Shell to get Ox flat-pack prototype to India

    The durable and light all-terrain truck can be built within 12 hours; comes with a 99hp 2.2-litre diesel engine and six-speed gearbox.

    Published On Apr 16, 2018 06:00:00 AM

    6,775 Views

    Oil and gas giant Shell will be bringing the prototype of the world’s first flat-pack truck to India from the UK for demonstrations. It can be built up quickly and is targeted at emerging markets.

    The Ox, revealed in driving prototype form in 2016, was being financed through crowdfunding. The money was used to make modifications to the first version, including a new, more hard-wearing gearbox, powertrain tweaks, a more powerful cooling system, more durable steering components and a 200mm extension to the truck's wheelbase to make it perform better off-road.

    Now, oil and gas giant Shell has helped to move the project forward by ordering a bespoke example to India, where it will demonstrate the vehicle's abilities – which include carrying payloads of up to 1,900kg or seating up to 13 people – with the intention of drawing in potential customers.

    "The Ox to India demonstration will have the concept validated and discussed on the ground in a real-world setting. We know limited mobility in hard-to-reach communities in developing economies can restrict access to basic services and limit the effectiveness of efforts to improve quality of life," said Huibert Vigeveno, executive vice president of Shell Global Commercial.

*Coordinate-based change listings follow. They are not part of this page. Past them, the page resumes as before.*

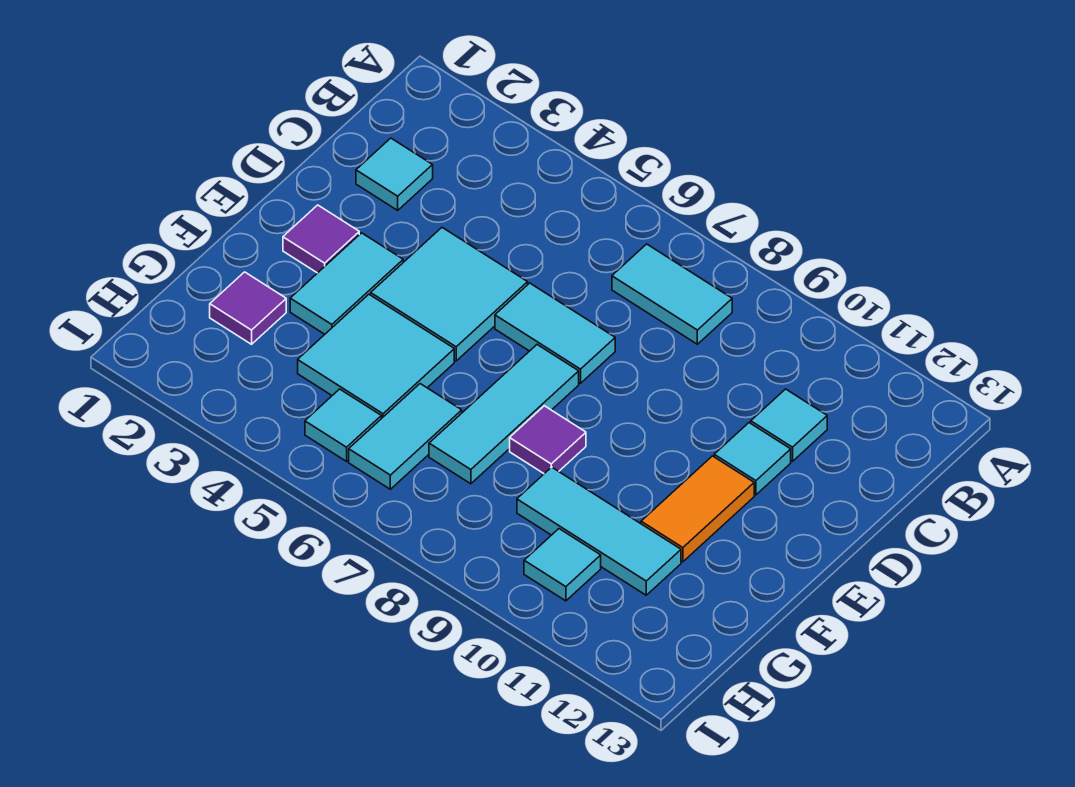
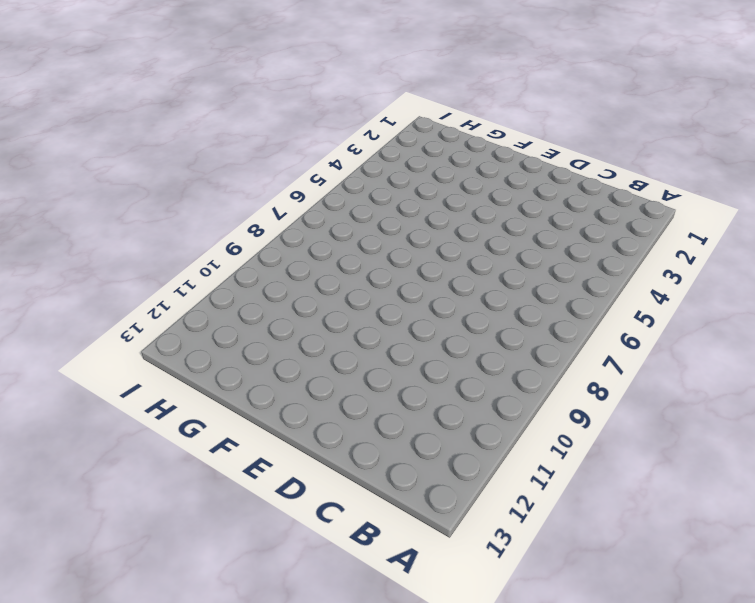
none -> cyan 1x2 tile [612,244,732,344]
none -> cyan 1x1 tile [356,138,433,210]
none -> cyan 1x1 tile [751,389,827,461]

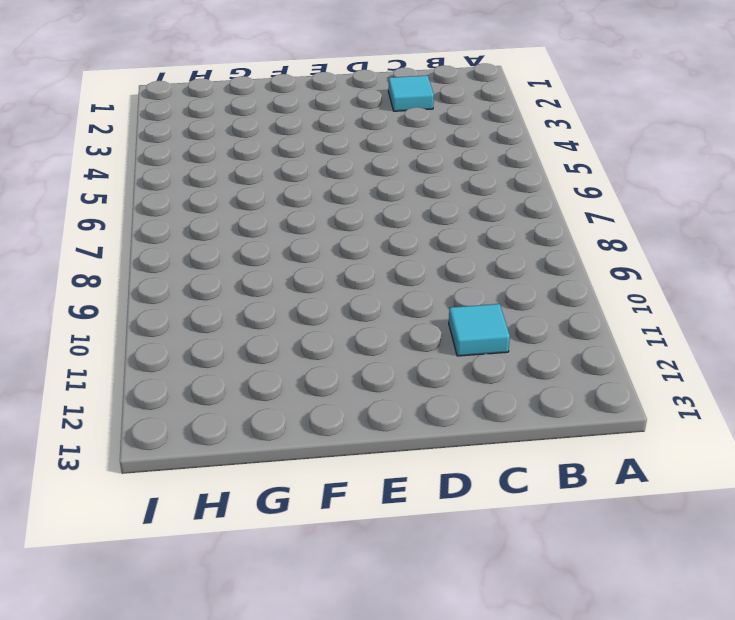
none -> cyan 1x2 tile [612,244,732,344]
none -> cyan 2x2 tile [371,228,528,361]
none -> cyan 1x2 tile [495,283,615,383]

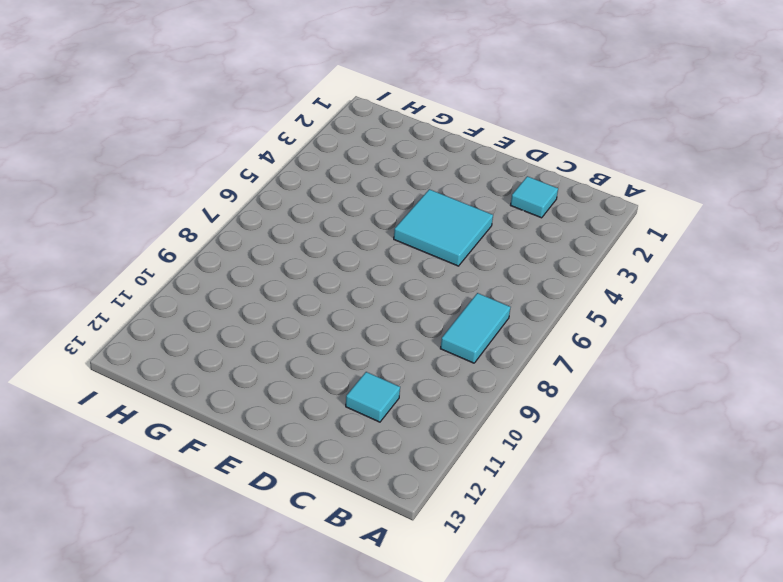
none -> cyan 1x2 tile [495,283,615,383]
none -> cyan 1x1 tile [714,423,791,495]
none -> purple 1x1 tile [283,205,359,273]

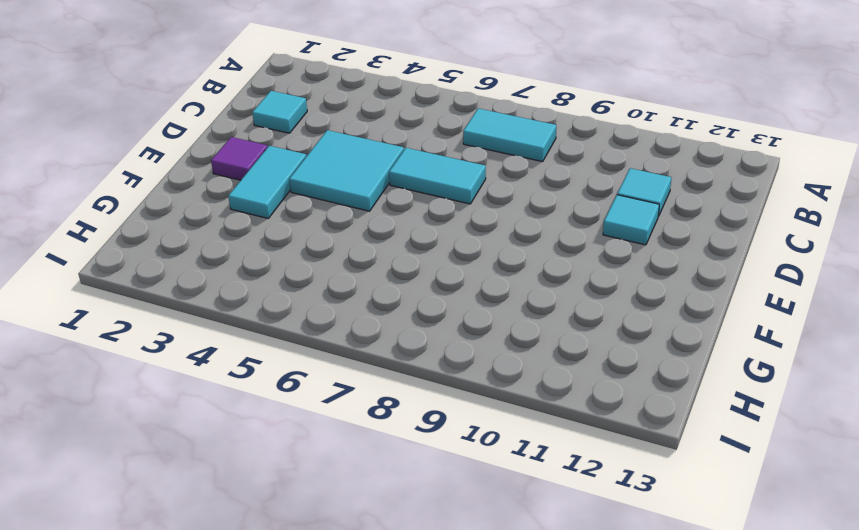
none -> cyan 1x3 tile [429,345,579,484]
none -> orange 1x2 tile [641,456,754,562]
none -> cyan 2x2 tile [298,294,454,419]

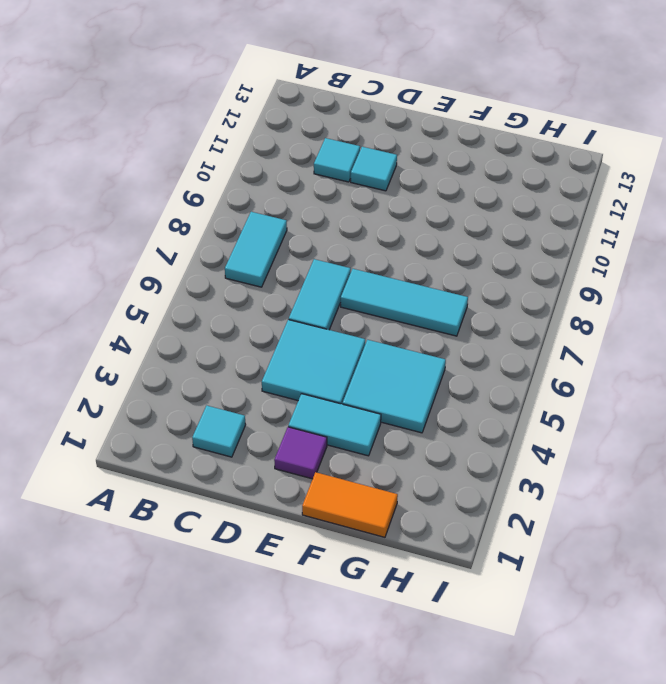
orange 1x2 tile [302,472,398,537] -> orange 1x2 tile moved to [641,456,754,562]
none -> purple 1x1 tile [510,406,586,474]
none -> purple 1x1 tile [210,272,286,344]
none -> cyan 1x2 tile [349,384,462,489]

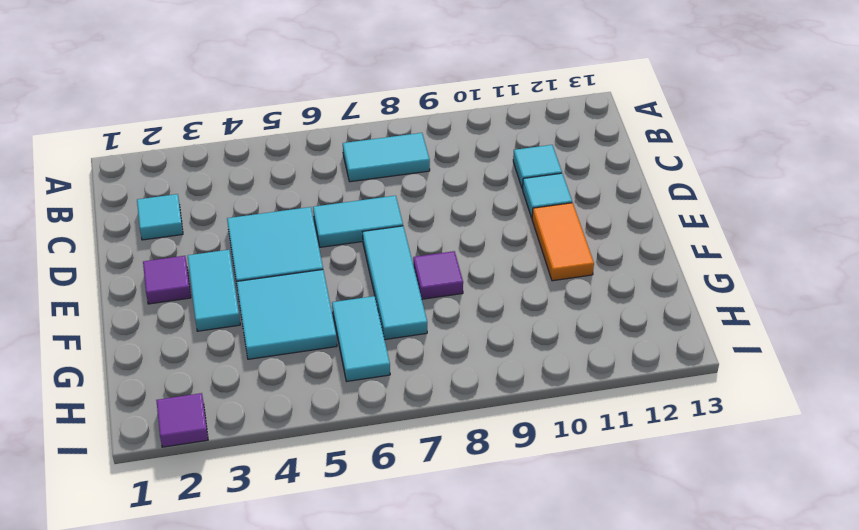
purple 1x1 tile [156,393,208,447] -> purple 1x1 tile moved to [210,272,286,344]
none -> cyan 1x3 tile [517,467,681,595]
none -> cyan 1x1 tile [305,389,381,461]
none -> cyan 1x1 tile [524,529,601,601]

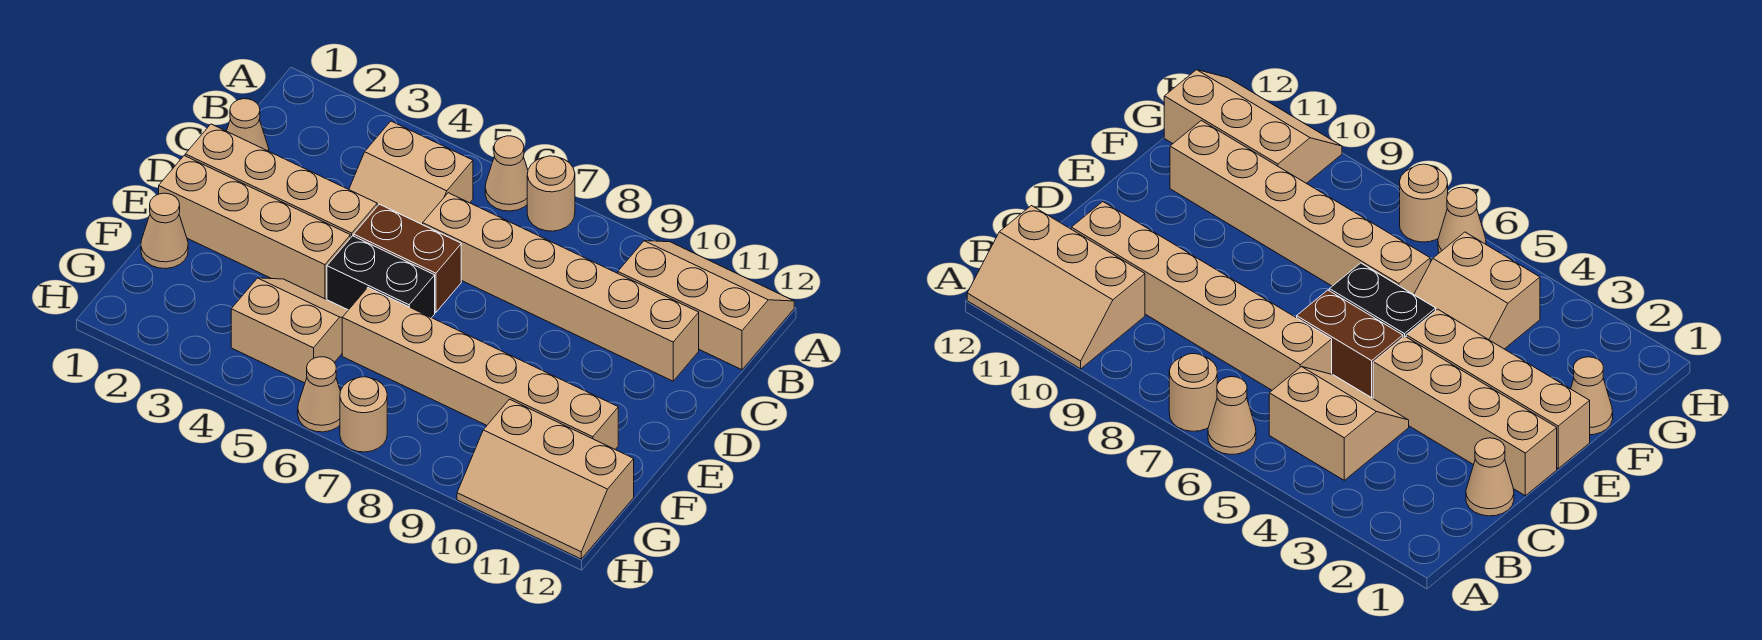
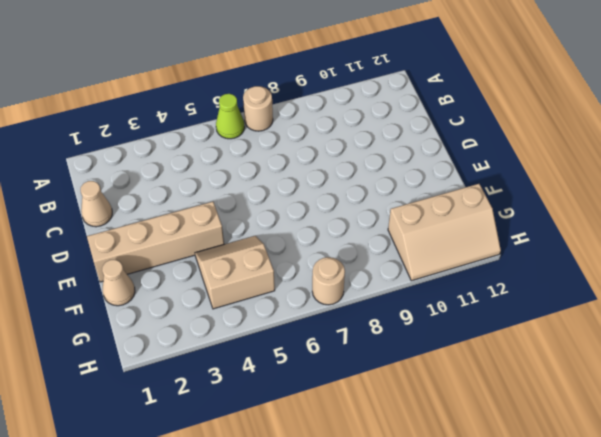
lime 1x1 cone [216,94,245,139] -> tan 1x1 cone [485,136,528,211]
none -> tan 2x3 slope [618,241,794,370]
none -> tan 2x2 slope [349,121,473,225]
none -> tan 1x6 brick [423,193,699,381]

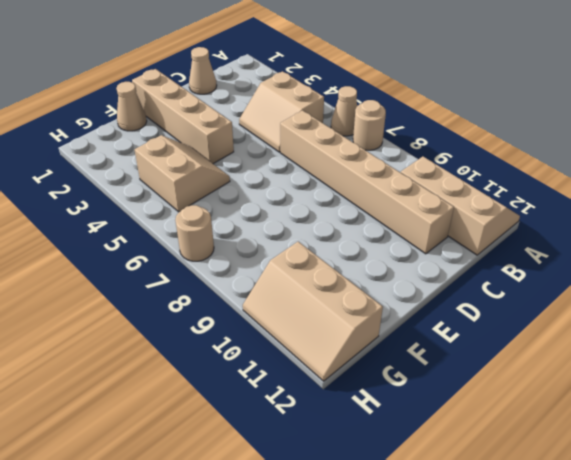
none -> tan 1x4 brick [185,124,377,238]
none -> brown 1x2 brick [354,204,461,312]
none -> black 1x2 brick [327,236,435,318]

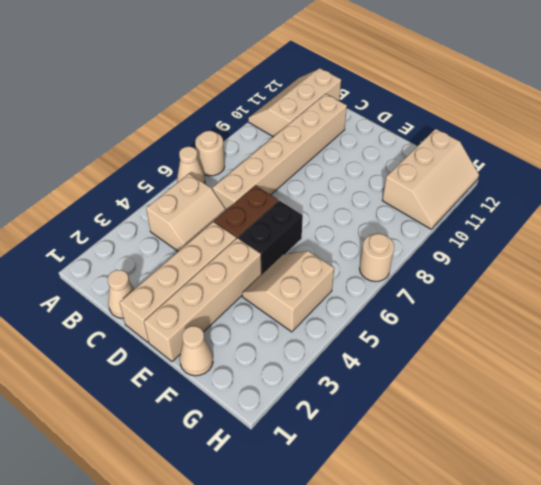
none -> tan 1x6 brick [342,288,618,449]
none -> tan 1x1 cone [298,357,341,432]

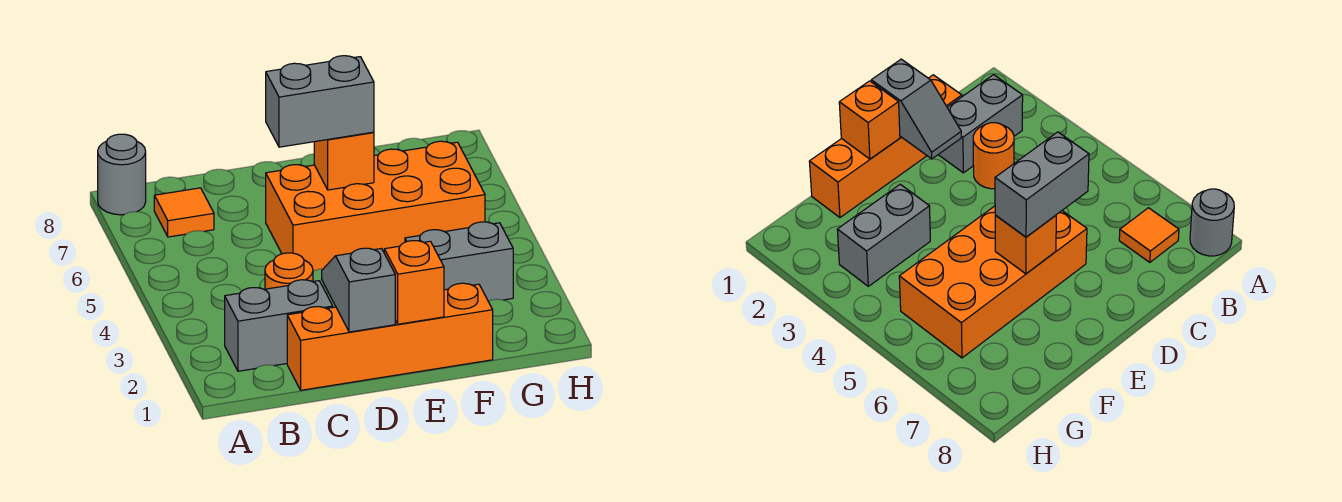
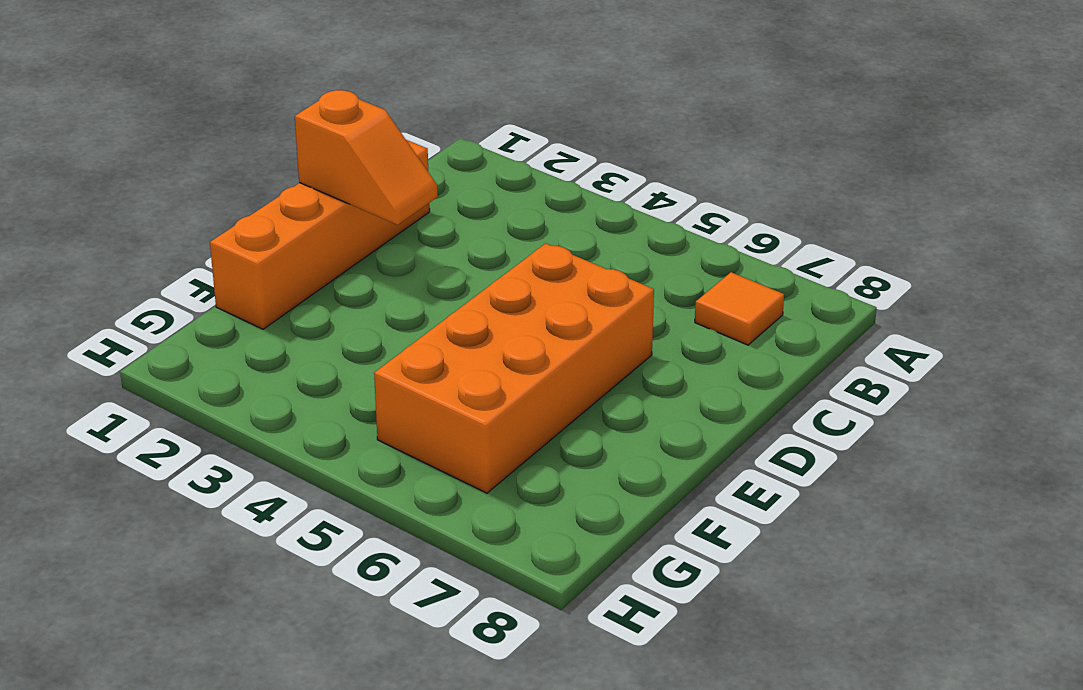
orange 1x2 slope [295,90,438,225] -> grey 1x2 slope [322,248,395,332]
none -> grey 1x1 round brick [98,134,146,215]
none -> grey 1x2 brick [225,280,333,371]

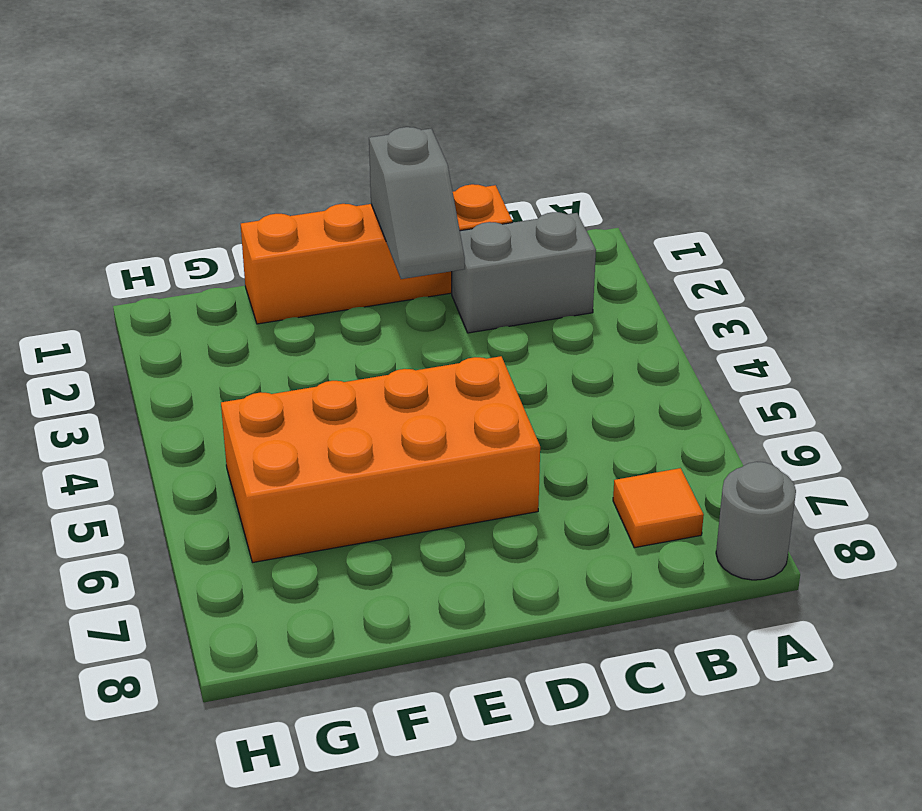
none -> orange 1x1 round brick [265,253,313,289]
none -> grey 1x2 brick [405,222,513,301]

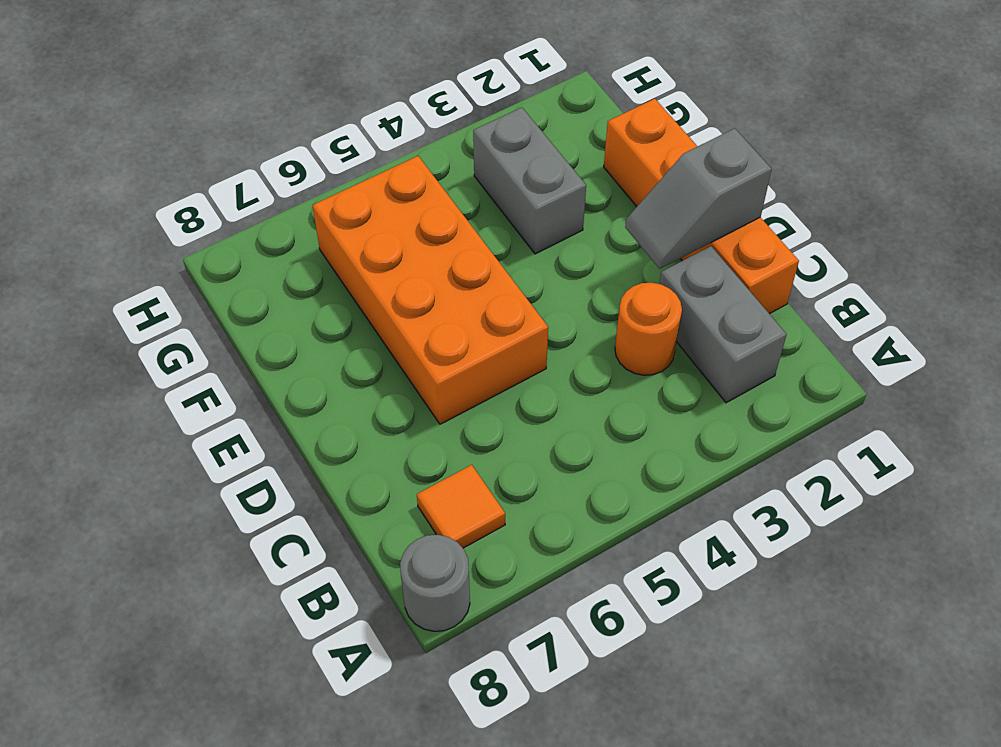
none -> orange 1x1 brick [384,241,444,324]
none -> orange 1x1 brick [314,132,374,190]

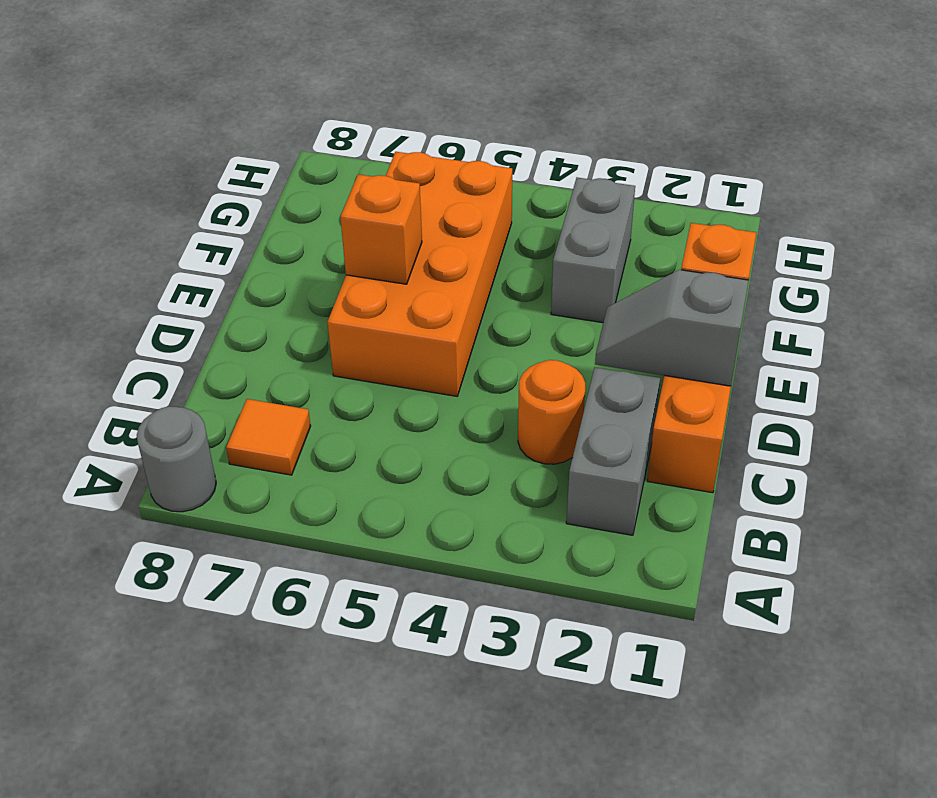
none -> grey 1x2 brick [266,56,374,147]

    The Ox was conceived as an extremely durable, all-terrain light truck specifically for remote parts of Africa and other developing areas, such as those in India.

    The Ox is about the same length as the Ford Focus but can carry almost two tonnes — twice as much as any car-based pick-up truck. Its central-seat, cab-forward design leaves load space for eight 44-gallon drums, three standard pallets or 10 people on bench seats that can double as sand ladders (three more can sit in the front). The tailgate detaches to form a ramp, up which drums can be rolled or a loading crew can walk. The chassis is a steel ladder with bonded-in wooden panels to provide torsional rigidity.

    The mechanicals, including the 99hp 2.2-litre four-cylinder diesel engine and six-speed gearbox, are taken from the Ford Transit van. The all-coil, all-independent suspension uses simple, long-travel steel leading arms in front and trailing arms behind, and the suspension parts are identical side to side.

    At first, the Ox was demonstrated with a simple front-wheel drive layout, which saves weight and complication, but four-wheel drive versions are possible. However, the Ox has better ground clearance and shorter overhangs than most pure off-roaders and early testing in rough and muddy terrain has returned such good results that the partners question the early need for four-wheel drive.

    The truck's body parts — mostly flat panels in ultra-durable coated plywood — are also identical side to side, as are the seats and flat windscreen pieces. The entire cab section is designed to fit, before assembly, inside the chassis rails in such a way that an Ox doesn’t even need to be crated-up for shipping. Six Ox kits, complete with engines, fit into a standard 40ft container. A team of three can assemble one in less than 12 hours, needing no special tools.

    Driving the Ox

    The surprises start early. You’d expect extreme crudity in a flat-pack vehicle with no interior trim whatsoever, and you get it. But you also get surprising sophistication.

    Sure, this isn’t the quietest vehicle you’ll ever ride in, but for strength, traction, stability and a flat and level ride — the things that matter — the Ox is really remarkably good, even when carrying a one-tonne test payload.

    You sit very high and very close to the nose, which takes some getting used to, and there’s zero side support in the non-adjusting bench seat, but the steering is accurate, the gearbox feels familiar (although the first and second ratios should be closer) and that Transit motor packs plenty of torque.